-- Information shown follows --
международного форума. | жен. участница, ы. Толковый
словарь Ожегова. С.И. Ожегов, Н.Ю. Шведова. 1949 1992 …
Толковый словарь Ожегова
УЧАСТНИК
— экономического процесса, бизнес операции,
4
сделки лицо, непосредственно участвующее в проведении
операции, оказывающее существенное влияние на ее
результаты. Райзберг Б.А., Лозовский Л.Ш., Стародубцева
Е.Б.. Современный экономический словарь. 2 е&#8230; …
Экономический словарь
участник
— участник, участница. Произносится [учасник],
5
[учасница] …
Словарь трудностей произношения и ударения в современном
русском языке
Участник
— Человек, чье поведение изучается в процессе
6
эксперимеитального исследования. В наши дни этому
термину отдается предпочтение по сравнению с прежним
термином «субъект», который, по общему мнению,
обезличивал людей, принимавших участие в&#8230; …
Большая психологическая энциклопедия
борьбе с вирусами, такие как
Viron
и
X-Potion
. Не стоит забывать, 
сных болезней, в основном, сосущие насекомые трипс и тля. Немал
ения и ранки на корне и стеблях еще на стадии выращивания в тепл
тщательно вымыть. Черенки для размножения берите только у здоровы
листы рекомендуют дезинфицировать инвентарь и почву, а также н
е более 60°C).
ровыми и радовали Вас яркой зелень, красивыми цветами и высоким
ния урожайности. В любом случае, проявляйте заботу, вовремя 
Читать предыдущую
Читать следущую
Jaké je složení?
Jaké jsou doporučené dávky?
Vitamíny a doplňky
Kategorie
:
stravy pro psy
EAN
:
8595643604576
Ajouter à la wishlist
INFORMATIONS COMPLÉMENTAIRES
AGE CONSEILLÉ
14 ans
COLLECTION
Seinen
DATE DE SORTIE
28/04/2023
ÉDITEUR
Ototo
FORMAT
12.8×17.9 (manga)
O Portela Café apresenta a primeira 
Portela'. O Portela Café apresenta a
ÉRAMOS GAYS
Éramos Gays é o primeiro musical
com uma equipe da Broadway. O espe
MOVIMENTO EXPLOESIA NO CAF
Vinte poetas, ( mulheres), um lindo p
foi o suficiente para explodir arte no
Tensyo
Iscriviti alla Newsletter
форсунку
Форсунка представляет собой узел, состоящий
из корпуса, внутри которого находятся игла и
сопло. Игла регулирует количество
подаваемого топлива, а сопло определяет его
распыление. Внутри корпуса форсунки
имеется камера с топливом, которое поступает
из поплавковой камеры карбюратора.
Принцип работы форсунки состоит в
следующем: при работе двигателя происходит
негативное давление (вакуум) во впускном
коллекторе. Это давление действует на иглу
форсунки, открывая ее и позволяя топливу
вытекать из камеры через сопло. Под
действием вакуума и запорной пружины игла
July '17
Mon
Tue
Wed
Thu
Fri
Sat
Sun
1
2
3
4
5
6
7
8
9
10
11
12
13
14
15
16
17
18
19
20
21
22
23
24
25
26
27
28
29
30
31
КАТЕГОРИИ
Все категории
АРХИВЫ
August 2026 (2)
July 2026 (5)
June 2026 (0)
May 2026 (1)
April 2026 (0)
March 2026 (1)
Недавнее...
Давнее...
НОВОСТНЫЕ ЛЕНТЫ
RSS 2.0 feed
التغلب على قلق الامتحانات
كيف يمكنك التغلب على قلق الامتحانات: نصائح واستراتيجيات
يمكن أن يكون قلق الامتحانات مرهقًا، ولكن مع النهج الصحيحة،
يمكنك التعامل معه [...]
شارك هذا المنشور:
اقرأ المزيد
-- Information shown concluded --
[Problem details]:
Exact reproduction of the whole material is the required answer.

[Answer box]:
международного форума. | жен. участница, ы. Толковый
словарь Ожегова. С.И. Ожегов, Н.Ю. Шведова. 1949 1992 …
Толковый словарь Ожегова
УЧАСТНИК
— экономического процесса, бизнес операции,
4
сделки лицо, непосредственно участвующее в проведении
операции, оказывающее существенное влияние на ее
результаты. Райзберг Б.А., Лозовский Л.Ш., Стародубцева
Е.Б.. Современный экономический словарь. 2 е&#8230; …
Экономический словарь
участник
— участник, участница. Произносится [учасник],
5
[учасница] …
Словарь трудностей произношения и ударения в современном
русском языке
Участник
— Человек, чье поведение изучается в процессе
6
эксперимеитального исследования. В наши дни этому
термину отдается предпочтение по сравнению с прежним
термином «субъект», который, по общему мнению,
обезличивал людей, принимавших участие в&#8230; …
Большая психологическая энциклопедия
борьбе с вирусами, такие как
Viron
и
X-Potion
. Не стоит забывать, 
сных болезней, в основном, сосущие насекомые трипс и тля. Немал
ения и ранки на корне и стеблях еще на стадии выращивания в тепл
тщательно вымыть. Черенки для размножения берите только у здоровы
листы рекомендуют дезинфицировать инвентарь и почву, а также н
е более 60°C).
ровыми и радовали Вас яркой зелень, красивыми цветами и высоким
ния урожайности. В любом случае, проявляйте заботу, вовремя 
Читать предыдущую
Читать следущую
Jaké je složení?
Jaké jsou doporučené dávky?
Vitamíny a doplňky
Kategorie
:
stravy pro psy
EAN
:
8595643604576
Ajouter à la wishlist
INFORMATIONS COMPLÉMENTAIRES
AGE CONSEILLÉ
14 ans
COLLECTION
Seinen
DATE DE SORTIE
28/04/2023
ÉDITEUR
Ototo
FORMAT
12.8×17.9 (manga)
O Portela Café apresenta a primeira 
Portela'. O Portela Café apresenta a
ÉRAMOS GAYS
Éramos Gays é o primeiro musical
com uma equipe da Broadway. O espe
MOVIMENTO EXPLOESIA NO CAF
Vinte poetas, ( mulheres), um lindo p
foi o suficiente para explodir arte no
Tensyo
Iscriviti alla Newsletter
форсунку
Форсунка представляет собой узел, состоящий
из корпуса, внутри которого находятся игла и
сопло. Игла регулирует количество
подаваемого топлива, а сопло определяет его
распыление. Внутри корпуса форсунки
имеется камера с топливом, которое поступает
из поплавковой камеры карбюратора.
Принцип работы форсунки состоит в
следующем: при работе двигателя происходит
негативное давление (вакуум) во впускном
коллекторе. Это давление действует на иглу
форсунки, открывая ее и позволяя топливу
вытекать из камеры через сопло. Под
действием вакуума и запорной пружины игла
July '17
Mon
Tue
Wed
Thu
Fri
Sat
Sun
1
2
3
4
5
6
7
8
9
10
11
12
13
14
15
16
17
18
19
20
21
22
23
24
25
26
27
28
29
30
31
КАТЕГОРИИ
Все категории
АРХИВЫ
August 2026 (2)
July 2026 (5)
June 2026 (0)
May 2026 (1)
April 2026 (0)
March 2026 (1)
Недавнее...
Давнее...
НОВОСТНЫЕ ЛЕНТЫ
RSS 2.0 feed
التغلب على قلق الامتحانات
كيف يمكنك التغلب على قلق الامتحانات: نصائح واستراتيجيات
يمكن أن يكون قلق الامتحانات مرهقًا، ولكن مع النهج الصحيحة،
يمكنك التعامل معه [...]
شارك هذا المنشور:
اقرأ المزيد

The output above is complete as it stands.